BACA JUGA:MK Diminta Hapus Aturan yang Dinilai Buka Peluang Polisi Aktif Isi Jabatan Sipil

Mahkamah menilai permintaan tersebut tidak sejalan dengan dasar konstitusi yang mengatur mekanisme pemilu legislatif. Berdasarkan Pasal 22E ayat (3) UUD 1945, peserta pemilu untuk memilih anggota DPR dan DPRD adalah partai politik, bukan pemilih secara individu.

Karena itu, MK menegaskan bahwa kewenangan recall tetap berada di tangan partai politik sebagai peserta pemilu. Guntur menyebut bahwa mekanisme tersebut merupakan bagian dari sistem demokrasi perwakilan yang telah diatur secara konsisten. “Keinginan para pemohon… pada dasarnya tidak sejalan dengan demokrasi perwakilan,” tegasnya.

Mahkamah menyampaikan bahwa memberikan kewenangan recall kepada pemilih berpotensi menimbulkan persoalan teknis yang menyerupai pemilu ulang di satu daerah. Kondisi tersebut dapat mengganggu stabilitas politik dan menimbulkan ketidakpastian hukum dalam proses pergantian anggota dewan.

Guntur menjelaskan bahwa tidak ada jaminan pemilih yang dulu memberikan suara masih sama pada saat recall berlangsung. Situasi itu dapat meningkatkan potensi perselisihan dan membuat mekanisme pemberhentian antarwaktu menjadi tidak efektif serta membingungkan bagi penyelenggara pemilu.

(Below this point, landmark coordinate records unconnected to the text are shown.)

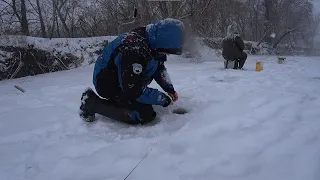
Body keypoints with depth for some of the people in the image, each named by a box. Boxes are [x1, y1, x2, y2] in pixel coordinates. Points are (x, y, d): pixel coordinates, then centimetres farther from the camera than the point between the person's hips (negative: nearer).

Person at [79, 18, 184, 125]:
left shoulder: (153, 41, -5)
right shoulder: (134, 50, -35)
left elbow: (160, 68, 10)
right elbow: (134, 91, -32)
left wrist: (169, 89, -3)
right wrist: (164, 99, -22)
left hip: (126, 80, 10)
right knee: (146, 115, -17)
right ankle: (92, 102, -9)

MK menilai kekhawatiran para pemohon mengenai dominasi partai politik tidak cukup untuk mengubah mekanisme recall. Menurut Mahkamah, partai tetap wajib mengikuti prosedur, aturan hukum, dan etika, sehingga recall tidak boleh dilakukan secara sewenang-wenang ataupun untuk kepentingan sempit.

BACA JUGA:Hakim MK Arsul Sani Klarifikasi Tuduhan Ijazah Doktor Palsu

Dalam mekanisme tersebut, keberadaan Mahkamah Kehormatan Dewan (MKD) disebut sebagai elemen penting pengawasan. MKD bertanggung jawab menjaga integritas, martabat, dan etika DPR, termasuk menilai apakah proses pergantian anggota dilakukan sesuai ketentuan.

Mahkamah menegaskan bahwa desain demokrasi perwakilan di Indonesia masih menempatkan partai politik sebagai penghubung utama antara pemilih dan wakil yang duduk di parlemen. Karena itu, mekanisme recall dianggap sesuai dengan struktur politik yang berlaku hingga saat ini.